### RAW DATA
::::::
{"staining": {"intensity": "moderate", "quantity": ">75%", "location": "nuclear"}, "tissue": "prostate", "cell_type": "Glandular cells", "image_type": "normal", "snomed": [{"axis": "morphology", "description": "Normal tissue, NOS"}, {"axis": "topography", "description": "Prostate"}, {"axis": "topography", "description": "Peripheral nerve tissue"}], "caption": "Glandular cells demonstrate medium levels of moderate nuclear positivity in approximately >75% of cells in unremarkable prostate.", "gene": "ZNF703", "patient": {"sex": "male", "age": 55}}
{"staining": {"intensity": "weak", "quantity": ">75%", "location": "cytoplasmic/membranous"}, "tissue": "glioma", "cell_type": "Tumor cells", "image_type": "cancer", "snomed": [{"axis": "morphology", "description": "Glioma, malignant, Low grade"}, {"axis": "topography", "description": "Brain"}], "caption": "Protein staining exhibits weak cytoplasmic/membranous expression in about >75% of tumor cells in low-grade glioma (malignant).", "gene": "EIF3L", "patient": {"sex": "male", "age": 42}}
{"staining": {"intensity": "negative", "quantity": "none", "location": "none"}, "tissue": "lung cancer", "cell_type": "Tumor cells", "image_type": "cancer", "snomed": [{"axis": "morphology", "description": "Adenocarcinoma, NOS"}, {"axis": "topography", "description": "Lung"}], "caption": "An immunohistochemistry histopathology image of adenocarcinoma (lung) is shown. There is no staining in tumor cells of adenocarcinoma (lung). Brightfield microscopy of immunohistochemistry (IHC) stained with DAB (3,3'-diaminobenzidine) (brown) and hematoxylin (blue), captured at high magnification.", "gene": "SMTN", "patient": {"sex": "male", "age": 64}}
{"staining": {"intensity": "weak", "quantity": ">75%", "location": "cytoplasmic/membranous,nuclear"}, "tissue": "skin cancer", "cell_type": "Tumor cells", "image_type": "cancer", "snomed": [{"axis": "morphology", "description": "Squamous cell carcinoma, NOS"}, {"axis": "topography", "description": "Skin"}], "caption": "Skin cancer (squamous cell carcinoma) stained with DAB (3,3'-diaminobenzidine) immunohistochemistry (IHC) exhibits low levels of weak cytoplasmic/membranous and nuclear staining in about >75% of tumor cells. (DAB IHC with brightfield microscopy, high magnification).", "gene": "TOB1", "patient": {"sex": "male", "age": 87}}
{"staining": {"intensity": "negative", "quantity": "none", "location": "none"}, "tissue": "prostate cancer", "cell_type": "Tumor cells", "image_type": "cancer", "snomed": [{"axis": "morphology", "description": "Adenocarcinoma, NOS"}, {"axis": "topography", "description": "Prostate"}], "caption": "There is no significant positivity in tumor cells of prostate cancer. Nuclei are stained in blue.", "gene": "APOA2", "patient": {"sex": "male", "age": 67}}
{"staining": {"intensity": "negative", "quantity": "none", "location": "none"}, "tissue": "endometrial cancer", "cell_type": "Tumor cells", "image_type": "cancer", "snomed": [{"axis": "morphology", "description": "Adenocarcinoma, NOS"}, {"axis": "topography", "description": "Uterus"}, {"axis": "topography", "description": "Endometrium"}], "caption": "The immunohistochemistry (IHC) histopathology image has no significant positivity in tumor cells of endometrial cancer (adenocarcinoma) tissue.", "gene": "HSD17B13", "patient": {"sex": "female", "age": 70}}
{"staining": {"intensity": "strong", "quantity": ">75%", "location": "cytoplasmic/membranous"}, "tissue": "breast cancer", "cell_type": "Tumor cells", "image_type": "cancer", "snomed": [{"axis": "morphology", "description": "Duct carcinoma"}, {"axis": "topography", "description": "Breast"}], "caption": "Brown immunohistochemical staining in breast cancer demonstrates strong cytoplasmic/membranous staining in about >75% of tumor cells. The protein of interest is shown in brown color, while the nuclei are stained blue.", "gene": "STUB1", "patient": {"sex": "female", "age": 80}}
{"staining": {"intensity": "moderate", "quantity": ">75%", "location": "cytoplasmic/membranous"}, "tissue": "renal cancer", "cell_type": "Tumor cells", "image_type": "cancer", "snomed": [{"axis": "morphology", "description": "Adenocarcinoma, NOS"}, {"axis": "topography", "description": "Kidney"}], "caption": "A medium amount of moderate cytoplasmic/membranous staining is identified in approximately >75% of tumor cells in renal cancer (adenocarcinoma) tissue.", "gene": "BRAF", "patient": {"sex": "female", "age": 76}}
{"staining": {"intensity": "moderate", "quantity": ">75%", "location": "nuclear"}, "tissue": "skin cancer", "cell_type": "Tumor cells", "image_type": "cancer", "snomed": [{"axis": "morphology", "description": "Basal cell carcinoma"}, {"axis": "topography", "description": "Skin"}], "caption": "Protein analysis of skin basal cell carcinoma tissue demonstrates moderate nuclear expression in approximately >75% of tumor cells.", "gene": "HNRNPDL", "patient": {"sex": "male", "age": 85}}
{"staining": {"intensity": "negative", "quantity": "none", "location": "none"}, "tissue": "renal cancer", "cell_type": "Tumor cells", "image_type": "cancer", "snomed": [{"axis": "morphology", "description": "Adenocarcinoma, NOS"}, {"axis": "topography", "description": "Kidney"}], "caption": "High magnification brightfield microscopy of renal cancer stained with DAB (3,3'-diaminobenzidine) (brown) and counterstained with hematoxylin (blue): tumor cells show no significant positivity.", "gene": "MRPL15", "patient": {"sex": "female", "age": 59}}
::::::
### INSTRUCTIONS FOR THE TASK
Taking the entries above, write out exactly the lines starting with the line containing "immunohistochemistry (IHC) histopathology" and going on through the line containing "medium amount of", both included, and nothing else.

### ANSWER
{"staining": {"intensity": "negative", "quantity": "none", "location": "none"}, "tissue": "endometrial cancer", "cell_type": "Tumor cells", "image_type": "cancer", "snomed": [{"axis": "morphology", "description": "Adenocarcinoma, NOS"}, {"axis": "topography", "description": "Uterus"}, {"axis": "topography", "description": "Endometrium"}], "caption": "The immunohistochemistry (IHC) histopathology image has no significant positivity in tumor cells of endometrial cancer (adenocarcinoma) tissue.", "gene": "HSD17B13", "patient": {"sex": "female", "age": 70}}
{"staining": {"intensity": "strong", "quantity": ">75%", "location": "cytoplasmic/membranous"}, "tissue": "breast cancer", "cell_type": "Tumor cells", "image_type": "cancer", "snomed": [{"axis": "morphology", "description": "Duct carcinoma"}, {"axis": "topography", "description": "Breast"}], "caption": "Brown immunohistochemical staining in breast cancer demonstrates strong cytoplasmic/membranous staining in about >75% of tumor cells. The protein of interest is shown in brown color, while the nuclei are stained blue.", "gene": "STUB1", "patient": {"sex": "female", "age": 80}}
{"staining": {"intensity": "moderate", "quantity": ">75%", "location": "cytoplasmic/membranous"}, "tissue": "renal cancer", "cell_type": "Tumor cells", "image_type": "cancer", "snomed": [{"axis": "morphology", "description": "Adenocarcinoma, NOS"}, {"axis": "topography", "description": "Kidney"}], "caption": "A medium amount of moderate cytoplasmic/membranous staining is identified in approximately >75% of tumor cells in renal cancer (adenocarcinoma) tissue.", "gene": "BRAF", "patient": {"sex": "female", "age": 76}}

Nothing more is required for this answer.